Erstellt am 15. März 2016, 07:57

von Walter Fahrnberger

Ortschefs kämpfen um NEF-Standort. Zwölf Bürgermeister fürchten um notärztliche Versorgung aufgrund der Neuausschreibung für 2017. Das Land beruhigt.

Die Bürgermeister und Vizebürgermeister kämpfen um den Erhalt des NEF-Standortes Ybbs/Persenbeug: Manfred Mitmasser (Persenbeug), Gottfried Schartmüller (Vize Nöchling), Friedrich Buchberger (Hofamt Priel), Otto Jäger (Neumarkt), Monika Leimhofer (Vize St. Martin), Alois Schroll (Ybbs), Lisbeth Kern (Petzenkirchen), Franz Wieser (Bergland), Franz Wurzer (Blindenmarkt) und Anton Gruber (Marbach).  |  NOEN, Walter Fahrnberger
Seit 2008 ist das Notarzteinsatzfahrzeug (NEF) vom Standort Ybbs/Persenbeug nicht mehr wegzudenken. Jährlich mehr als 1.100 Einsätze im Gebiet zwischen Nöchling, Blindenmarkt und Wieselburg sprechen für sich.

Jetzt aber fürchten die zwölf Bürgermeister aus dem Versorgungsgebiet um den Erhalt des Standorts. Nachdem die Verträge mit Rotem Kreuz und ASBÖ Ende dieses Jahres auslaufen, wurde die Notarztversorgung in Niederösterreich vom Land EU-weit neu ausgeschrieben. Zwei Wochen läuft die Ausschreibungsfrist noch. Vorbeugend haben zehn der betroffenen Ortschefs aller Couleurs bei einer Pressekonferenz am Freitag eine Petition für den Erhalt des Standortes unterschrieben, die an Landeshauptmann Erwin Pröll, seinen Stellvertreter Wolfgang Sobotka sowie an die Landesräte Maurice Androsch und Karl Wilfing ergangen ist.

Das Land plant nämlich, Niederösterreich ab 2017 in acht Versorgungsregionen (Lose) einzuteilen. Der Bezirk Melk ist dabei gemeinsam mit dem Bezirk Krems zusammengefasst. „Von den aktuell vier Notarztstandorten Krems, Pöggstall, Melk und Ybbs/Persenbeug könnten im schlechtesten Fall nur zwei übrig bleiben“, befürchtet der Ybbser Bürgermeister Alois Schroll (SPÖ), nachdem schon vor zwei Jahren über eine Schließung des Ybbser NEF-Stützpunktes diskutiert wurde. „Das wäre eine Ausdünnung des ländlichen Raums“, ergänzt Hofamt Priels Bürgermeister Friedrich Buchberger (ÖVP), der selbst schon vom NEF medizinisch versorgt werden musste.

„Notarztversorgung soll nicht billiger werden“

„Wir sind jetzt schon im Grenzbereich der Anfahrtswege“, befürchtet Nöchlings VP-Vizebürgermeister Gottfried Schartmüller eine Verschlechterung der Versorgung.
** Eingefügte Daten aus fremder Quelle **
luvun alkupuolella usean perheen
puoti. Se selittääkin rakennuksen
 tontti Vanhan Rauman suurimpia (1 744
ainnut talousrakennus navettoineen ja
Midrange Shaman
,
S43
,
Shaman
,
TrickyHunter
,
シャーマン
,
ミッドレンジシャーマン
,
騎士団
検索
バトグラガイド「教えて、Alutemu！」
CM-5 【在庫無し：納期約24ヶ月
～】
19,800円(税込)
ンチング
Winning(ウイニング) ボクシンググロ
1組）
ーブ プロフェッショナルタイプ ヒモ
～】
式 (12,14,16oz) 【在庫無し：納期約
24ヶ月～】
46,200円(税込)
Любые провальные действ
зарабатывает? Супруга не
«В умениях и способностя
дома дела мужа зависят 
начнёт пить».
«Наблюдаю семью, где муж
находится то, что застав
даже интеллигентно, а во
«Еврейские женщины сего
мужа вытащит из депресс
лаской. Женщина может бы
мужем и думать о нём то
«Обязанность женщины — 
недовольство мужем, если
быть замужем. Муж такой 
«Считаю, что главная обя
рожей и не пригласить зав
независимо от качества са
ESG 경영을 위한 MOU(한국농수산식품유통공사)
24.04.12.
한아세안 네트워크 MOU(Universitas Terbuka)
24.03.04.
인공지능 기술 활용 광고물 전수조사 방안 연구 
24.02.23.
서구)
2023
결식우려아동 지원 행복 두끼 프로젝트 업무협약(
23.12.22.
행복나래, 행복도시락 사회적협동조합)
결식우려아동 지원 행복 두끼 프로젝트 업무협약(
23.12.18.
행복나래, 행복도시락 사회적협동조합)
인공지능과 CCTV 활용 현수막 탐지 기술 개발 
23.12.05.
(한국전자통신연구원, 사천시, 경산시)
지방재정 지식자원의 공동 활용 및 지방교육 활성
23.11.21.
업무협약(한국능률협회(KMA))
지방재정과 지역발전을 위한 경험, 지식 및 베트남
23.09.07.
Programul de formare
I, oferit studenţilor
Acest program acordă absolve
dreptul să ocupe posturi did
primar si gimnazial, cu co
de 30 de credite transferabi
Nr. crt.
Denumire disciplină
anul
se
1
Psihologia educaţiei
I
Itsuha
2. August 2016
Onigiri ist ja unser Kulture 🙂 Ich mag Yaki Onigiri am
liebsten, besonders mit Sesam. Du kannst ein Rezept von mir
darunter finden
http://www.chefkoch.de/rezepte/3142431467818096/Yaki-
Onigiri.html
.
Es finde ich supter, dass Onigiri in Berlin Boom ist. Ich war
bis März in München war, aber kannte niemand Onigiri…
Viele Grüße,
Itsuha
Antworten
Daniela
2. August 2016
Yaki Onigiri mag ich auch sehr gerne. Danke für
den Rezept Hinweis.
Bis dato mussten 95 Prozent der Niederösterreicher im Notfall nämlich spätestens in 15 Minuten versorgt werden. Bei der neuen Ausschreibung wurde diese Zeit auf 20 Minuten erhöht. „Es gibt viele Potenziale, wo wir sparen können, aber nicht an der Gesundheit“, ergänzt der Persenbeuger Bürgermeister Manfred Mitmasser (SPÖ).

Dem Gerücht, dass die Notarztversorgung künftig billiger werden soll, widerspricht Günther Haslauer, Pressesprecher von Landeshauptmann-Stv. Wolfgang Sobotka: „Schon alleine deshalb, weil die Häufigkeit der Einsätze in den letzten Jahren stetig zugenommen hat. Und auch die Finanzierung durch das Land ist in Zukunft sichergestellt“, erklärt der Sprecher.

Bei der Pressekonferenz im Ybbser Rotkreuz-Haus waren auch fünf Personen, die ihr Leben dem schnellen Einsatz des NEF zu verdanken haben. Mit 5.720 Einsätzen in den letzten fünf Jahren wird der Standort Ybbs-Persenbeug seit dem Start 2008 als Vorzeigestützpunkt betitelt.